Aus dem gleichen Grund gilt: Erkrankungen, die bei Buchung bereits behandelt werden mussten oder absehbar waren, sind nicht versichert. Eine erst nach Buchung diagnostizierte Erkrankung ist hingegen ein klassischer versicherter Stornogrund.

Die häufigsten Fehler

1. Versicherung wird zwischen Buchung und Reise „vergessen" Der Klassiker: Reise bei 30 Euro pro Person über ein Buchungs­portal gebucht, die Versicherung sollte „später nachgereicht" werden. Drei Wochen später kommt der Anruf vom Arbeit­geber: Operation, Reise abgesagt, kein Versicherungs­schutz, weil das Zeitfenster verpasst wurde.

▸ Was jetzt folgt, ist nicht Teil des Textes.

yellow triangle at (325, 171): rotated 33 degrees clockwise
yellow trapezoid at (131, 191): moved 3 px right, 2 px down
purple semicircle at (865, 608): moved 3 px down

2. Spontane Buchung am Vortag Bei einer Reise, die am übernächsten Tag startet, ist der Abschluss am Buchungs­tag Pflicht. Wer am Folgetag versichert, hat keinen Schutz mehr. Manche Buchungs­plattformen bieten die Versicherung als Cross-Selling nur am Buchungs­tag prominent an, danach wird es schwierig.

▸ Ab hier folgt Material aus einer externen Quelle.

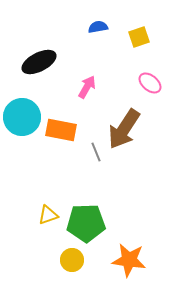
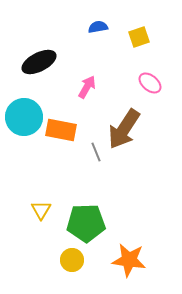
cyan circle: moved 2 px right
yellow triangle: moved 7 px left, 5 px up; rotated 40 degrees counterclockwise
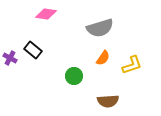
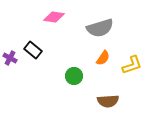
pink diamond: moved 8 px right, 3 px down
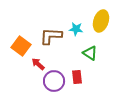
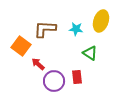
brown L-shape: moved 6 px left, 7 px up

3. Versicherungs­schutz für „Spar­tarife" ausgelassen Bei sehr günstigen Reisen meinen viele, der Risiko-Verlust sei verkraftbar. Stimmt nicht: Stornogebühren steigen mit der Nähe zum Reise­antritt schnell auf 100 Prozent, auch bei vermeintlichen Schnäppchen.

So machen Sie es richtig

  • Versicherung am Tag der Buchung abschließen. Wer den Workflow „buchen + versichern" konsequent als Doppel­schritt versteht, hat das Problem nicht.
  • Bestätigung sofort prüfen. Versicherungs­schein und Police-Nummer landen meist binnen Minuten im Mailfach, kontrollieren Sie Reise­zeitraum, versicherte Personen und Versicherungs­summe.
  • Bei Familien­reisen alle Reisenden eintragen. Eine vergessene mitversicherte Person ist im Schadenfall ein vermeidbarer Streit.
  • Bei Kombinationen Vorsicht. Manche Pakete enthalten Reiserücktritt und Reiseabbruch in einer Police. Wer beides möchte, sollte nicht versehentlich zwei getrennte Verträge abschließen.

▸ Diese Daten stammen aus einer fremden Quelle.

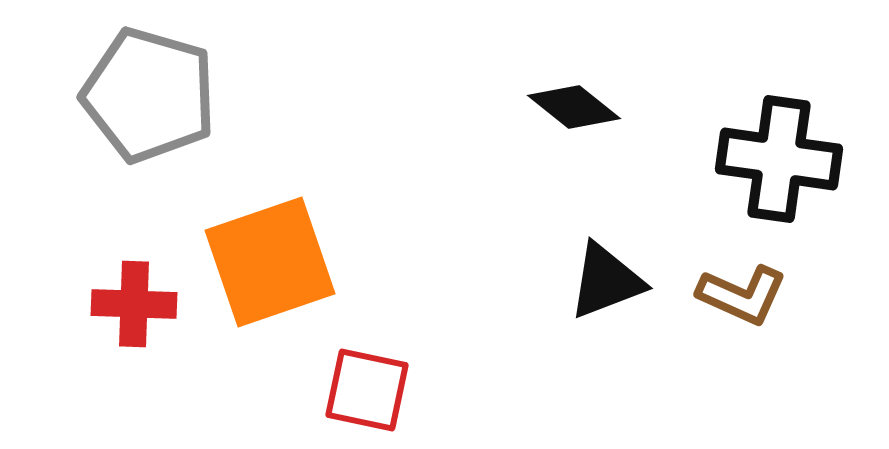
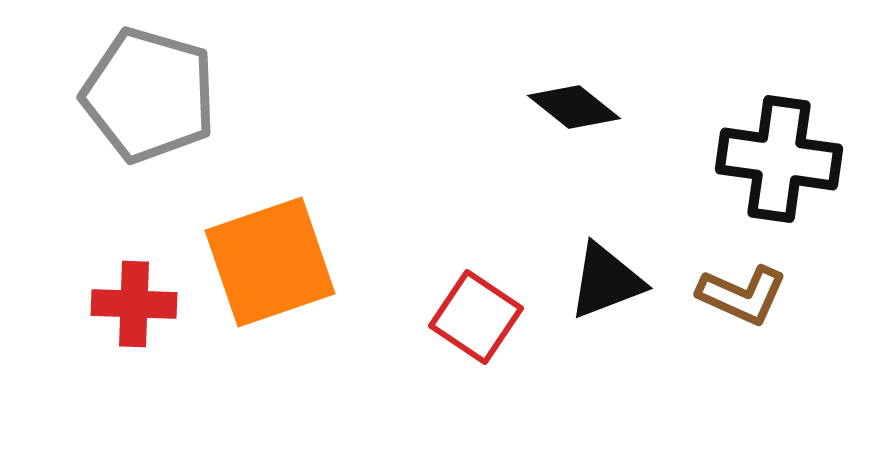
red square: moved 109 px right, 73 px up; rotated 22 degrees clockwise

Was tun, wenn die Frist verpasst wurde?

Wenn die Frist nach Buchung schon verstrichen ist, gibt es zwei realistische Optionen: Erstens, die nachträglich abgeschlossene Police gilt zwar, aber Stornogründe, die in den ersten Tagen nach Abschluss bereits eintreten, sind häufig durch eine Wartefrist ausgeschlossen. Zweitens, ein vollständiger Verzicht und die Hoffnung, dass nichts passiert.

Wir empfehlen den Abschluss zeitgleich mit der Buchung - das ist der einzige sichere Weg.